Neither of the Above
Use the procedure outlined in the section "Unknown Application." All the same rules apply.
Binary Data Types
Since unknown file formats are often labeled binary. You may be tempted to label anything that is not text as binary data. But if it is binary, it is useful to understand what kind of binary data it is. The integration platform supports some basic types:
Numerics
Graphics and BLOBs
Proprietary Application Data
Compressed Data
Numerics
Numeric data is the classic case of binary data, which is usually embedded as fields within a schema (often interspersed with nonbinary Text Fields). Three common types are listed below:
Packed Decimal—Useful for real numbers, commonly used in COBOL (called COMP-3). Sizes from a 1-byte field and larger.
Binary Integers—Useful for integer numbers, often used in C language (also called Shorts and Longs, COMP in Cobol). Lengths of 1, 2, 4 bytes are common and sometimes 8-byte (64-bit binary size) for huge numbers.
Floating Points—Useful for integer and real numbers, especially if high precision is required (often called floats). Size of 4 or 8 bytes.
Graphics and BLOBs
Graphics and BLOBs (binary large objects) include many file types, including JPG, TIFF, PNG, BMP, fax, and images. These types are typically found as stand-alone files, but can also be embedded inside files.
Often such binary data needs to be transmitted with nonbinary systems (for example, email, ASCII, XML). A common technique for handling such data is to first encode the binary stream into a larger text equivalent stream and then decode it to original binary values at the other end. This method is similar to MIME (Multipurpose Internet Mail Extensions) for email and Simple Object Access Protocol (SOAP).
B64 Encode/Decode Technique
You can do this with Base64 encoding, which the integration platform supports with the B64 Encode and B64 Decode functions. B64 Encode encodes any binary stream, even if you do not know what the binary format is, since it is treated as a stream of bytes.

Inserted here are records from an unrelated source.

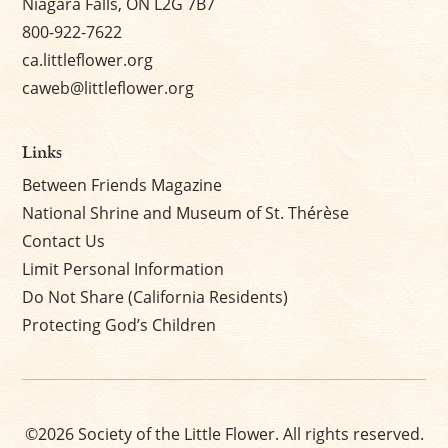
Niagara Falls, ON L2G 7B7
800-922-7622
ca.littleflower.org
caweb@littleflower.org
Links
Between Friends Magazine
National Shrine and Museum of St. Thérèse
Contact Us
Limit Personal Information
Do Not Share (California Residents)
Protecting God’s Children
©2026 Society of the Little Flower. All rights reserved.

Then you can use B64 Decode to convert in the other direction.
The integration platform does not support transformation of such binary graphical formats from one to the other, but there are many commercial and free, open, and shareware tools that can transform these formats. Then you can return to the integration platform and through map logic and use of EZscript, call external code modules packaged as Java, ActiveX, or DLLs.
Proprietary Application Data
Often programmers create a proprietary file format for storing their application data rather than use a standard DBMS (for example, Oracle) or a file format (for example, XML) for their data storage needs. If their proprietary file format is all text, then the integration platform provides many methods to read and write the data. However, if the file includes binary data, sometimes there is little that the integration platform can do directly with the data.
On the Target Side
Can write file format directly with the Binary connector if it is a pure fixed-length sequential file (uncommon).

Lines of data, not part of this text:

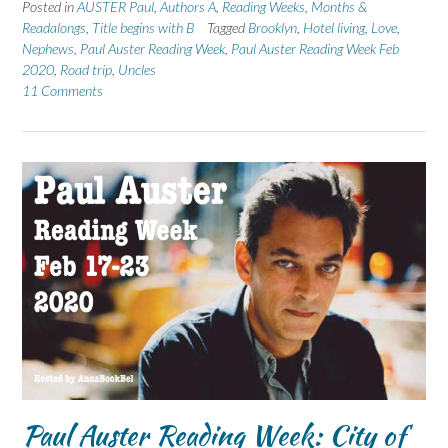
Posted in
AUSTER Paul
,
Authors A
,
Reading Weeks, Months &
Readalongs
,
Title begins with B
Tagged
Brooklyn
,
Hotel living
,
Love
,
Nephews
,
Paul Auster Reading Week
,
Paul Auster Reading Week Feb
2020
,
Road trip
,
Uncles
11 Comments
Paul Auster Reading Week: City of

Can create any kind of intermediate flat file (such as COBOL, ASCII, XML, Excel) for the target application to import.
On the Source Side
Try the Binary connector on the live data. This works if the fixed-length records are in the file and need to be extracted. Note that this would be possible regardless of underlying programming language used (such as C, COBOL, RPG, Pascal, Basic), since the integration platform supports virtually all underlying data types used by any language on any platform (for example, AS400, VAX, Mainframe).
If the source application is still working, then try to export the data to an intermediate file format that the integration platform can read.
If the source application is still working, then export the data by printing to a file and using Content Extractor Editor to flush out the data.
Compressed Data
Often in binary data, larger (typically text) streams are compressed to save space; the result is intended to be a smaller binary stream. While compression is often done at the file level (for example, ZIP) it can also be done at the field level to save space (although complex issues of fixed-length fields arise).
While compressed data is not technically "private" (compacted to save space), there is no way that the integration platform can expand compressed binary data, unless we have the compression algorithms. While there may be some standards in the compression area, the integration platform does not supply any standard compression and decompression functions in EZscript. EZscript allows you to invoke enables use of external compression and uncompression libraries, even if the integration platform does not work with them directly.